ACTIVITY: Exactly as written, transcribe the lines that run from the one containing "Please mark the" to the end of the records below.

___

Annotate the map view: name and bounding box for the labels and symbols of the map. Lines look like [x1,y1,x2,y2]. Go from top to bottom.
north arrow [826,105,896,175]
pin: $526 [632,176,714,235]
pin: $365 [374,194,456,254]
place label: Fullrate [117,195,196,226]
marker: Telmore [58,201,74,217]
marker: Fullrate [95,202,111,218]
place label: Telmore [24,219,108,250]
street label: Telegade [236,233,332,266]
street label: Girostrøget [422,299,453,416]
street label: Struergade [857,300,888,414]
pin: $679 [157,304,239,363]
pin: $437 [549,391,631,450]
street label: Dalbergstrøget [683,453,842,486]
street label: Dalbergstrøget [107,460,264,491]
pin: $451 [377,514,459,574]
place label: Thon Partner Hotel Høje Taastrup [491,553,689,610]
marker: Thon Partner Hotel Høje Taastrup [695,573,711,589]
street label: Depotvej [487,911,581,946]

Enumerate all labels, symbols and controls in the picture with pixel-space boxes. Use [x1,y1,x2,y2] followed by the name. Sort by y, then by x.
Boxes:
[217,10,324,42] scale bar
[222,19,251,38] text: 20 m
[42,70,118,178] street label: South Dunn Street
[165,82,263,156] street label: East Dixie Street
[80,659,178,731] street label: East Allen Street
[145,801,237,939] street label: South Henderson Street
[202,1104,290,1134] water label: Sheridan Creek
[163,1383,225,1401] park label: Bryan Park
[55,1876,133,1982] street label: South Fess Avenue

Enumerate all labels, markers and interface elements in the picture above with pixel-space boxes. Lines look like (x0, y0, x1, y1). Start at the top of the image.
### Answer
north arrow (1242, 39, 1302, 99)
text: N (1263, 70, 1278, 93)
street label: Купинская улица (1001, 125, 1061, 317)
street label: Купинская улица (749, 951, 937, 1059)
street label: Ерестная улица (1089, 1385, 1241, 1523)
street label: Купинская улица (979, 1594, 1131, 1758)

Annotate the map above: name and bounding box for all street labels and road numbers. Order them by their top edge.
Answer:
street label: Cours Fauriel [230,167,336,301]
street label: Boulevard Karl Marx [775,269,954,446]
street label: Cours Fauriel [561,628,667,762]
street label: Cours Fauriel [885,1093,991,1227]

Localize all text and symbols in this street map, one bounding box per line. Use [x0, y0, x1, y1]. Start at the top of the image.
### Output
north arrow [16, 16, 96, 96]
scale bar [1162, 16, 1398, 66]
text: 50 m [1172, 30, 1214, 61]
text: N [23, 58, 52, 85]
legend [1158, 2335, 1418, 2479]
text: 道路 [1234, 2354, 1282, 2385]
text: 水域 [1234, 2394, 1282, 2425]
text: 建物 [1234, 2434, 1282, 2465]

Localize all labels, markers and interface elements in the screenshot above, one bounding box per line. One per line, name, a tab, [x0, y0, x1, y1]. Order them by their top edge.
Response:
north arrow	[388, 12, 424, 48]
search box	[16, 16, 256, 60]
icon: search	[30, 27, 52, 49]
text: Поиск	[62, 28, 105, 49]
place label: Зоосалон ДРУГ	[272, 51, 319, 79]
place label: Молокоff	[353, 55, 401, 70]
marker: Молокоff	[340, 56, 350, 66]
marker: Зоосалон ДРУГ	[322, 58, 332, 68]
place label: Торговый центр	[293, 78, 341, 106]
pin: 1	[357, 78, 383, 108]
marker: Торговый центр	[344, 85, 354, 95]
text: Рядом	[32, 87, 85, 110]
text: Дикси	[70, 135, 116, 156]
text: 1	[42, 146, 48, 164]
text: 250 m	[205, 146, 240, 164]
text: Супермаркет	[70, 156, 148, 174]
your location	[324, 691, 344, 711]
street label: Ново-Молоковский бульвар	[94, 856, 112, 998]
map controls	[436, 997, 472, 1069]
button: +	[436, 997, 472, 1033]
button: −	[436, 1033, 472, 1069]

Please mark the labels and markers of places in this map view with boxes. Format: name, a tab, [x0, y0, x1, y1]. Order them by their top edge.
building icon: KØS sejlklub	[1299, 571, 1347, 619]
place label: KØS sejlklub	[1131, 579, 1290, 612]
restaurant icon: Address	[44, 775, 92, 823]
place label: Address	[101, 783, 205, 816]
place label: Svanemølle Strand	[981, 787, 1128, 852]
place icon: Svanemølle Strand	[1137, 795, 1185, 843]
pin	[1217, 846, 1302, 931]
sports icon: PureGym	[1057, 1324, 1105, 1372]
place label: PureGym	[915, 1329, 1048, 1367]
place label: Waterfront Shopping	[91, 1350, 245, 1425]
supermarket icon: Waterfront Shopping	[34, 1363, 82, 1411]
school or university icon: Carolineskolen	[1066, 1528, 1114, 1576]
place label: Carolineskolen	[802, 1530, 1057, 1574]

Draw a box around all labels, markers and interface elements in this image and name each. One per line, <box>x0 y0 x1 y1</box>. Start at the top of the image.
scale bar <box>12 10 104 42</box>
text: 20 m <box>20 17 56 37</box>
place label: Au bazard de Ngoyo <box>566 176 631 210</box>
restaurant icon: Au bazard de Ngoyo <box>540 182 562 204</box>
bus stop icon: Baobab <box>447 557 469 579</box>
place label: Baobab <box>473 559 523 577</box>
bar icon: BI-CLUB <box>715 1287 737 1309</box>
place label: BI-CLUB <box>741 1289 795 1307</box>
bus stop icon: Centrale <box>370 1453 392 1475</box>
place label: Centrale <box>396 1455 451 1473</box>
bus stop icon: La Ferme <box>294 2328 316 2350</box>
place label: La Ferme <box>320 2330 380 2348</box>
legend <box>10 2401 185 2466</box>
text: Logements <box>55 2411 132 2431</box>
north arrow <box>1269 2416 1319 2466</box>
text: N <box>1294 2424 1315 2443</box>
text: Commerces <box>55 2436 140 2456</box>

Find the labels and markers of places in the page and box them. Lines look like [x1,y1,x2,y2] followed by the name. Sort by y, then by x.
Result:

___

OUTPUT FOR THIS EXERCISE:
Please mark the labels and markers of places in this map view with boxes. Format: name, a tab, [x0, y0, x1, y1]. Order them by their top edge.
building icon: KØS sejlklub	[1299, 571, 1347, 619]
place label: KØS sejlklub	[1131, 579, 1290, 612]
restaurant icon: Address	[44, 775, 92, 823]
place label: Address	[101, 783, 205, 816]
place label: Svanemølle Strand	[981, 787, 1128, 852]
place icon: Svanemølle Strand	[1137, 795, 1185, 843]
pin	[1217, 846, 1302, 931]
sports icon: PureGym	[1057, 1324, 1105, 1372]
place label: PureGym	[915, 1329, 1048, 1367]
place label: Waterfront Shopping	[91, 1350, 245, 1425]
supermarket icon: Waterfront Shopping	[34, 1363, 82, 1411]
school or university icon: Carolineskolen	[1066, 1528, 1114, 1576]
place label: Carolineskolen	[802, 1530, 1057, 1574]

Draw a box around all labels, markers and interface elements in this image and name each. One per line, <box>x0 y0 x1 y1</box>. Start at the top of the image.
scale bar <box>12 10 104 42</box>
text: 20 m <box>20 17 56 37</box>
place label: Au bazard de Ngoyo <box>566 176 631 210</box>
restaurant icon: Au bazard de Ngoyo <box>540 182 562 204</box>
bus stop icon: Baobab <box>447 557 469 579</box>
place label: Baobab <box>473 559 523 577</box>
bar icon: BI-CLUB <box>715 1287 737 1309</box>
place label: BI-CLUB <box>741 1289 795 1307</box>
bus stop icon: Centrale <box>370 1453 392 1475</box>
place label: Centrale <box>396 1455 451 1473</box>
bus stop icon: La Ferme <box>294 2328 316 2350</box>
place label: La Ferme <box>320 2330 380 2348</box>
legend <box>10 2401 185 2466</box>
text: Logements <box>55 2411 132 2431</box>
north arrow <box>1269 2416 1319 2466</box>
text: N <box>1294 2424 1315 2443</box>
text: Commerces <box>55 2436 140 2456</box>

Find the labels and markers of places in the page and box them. Lines look like [x1,y1,x2,y2] followed by the name. Sort by y, then by x.
Result:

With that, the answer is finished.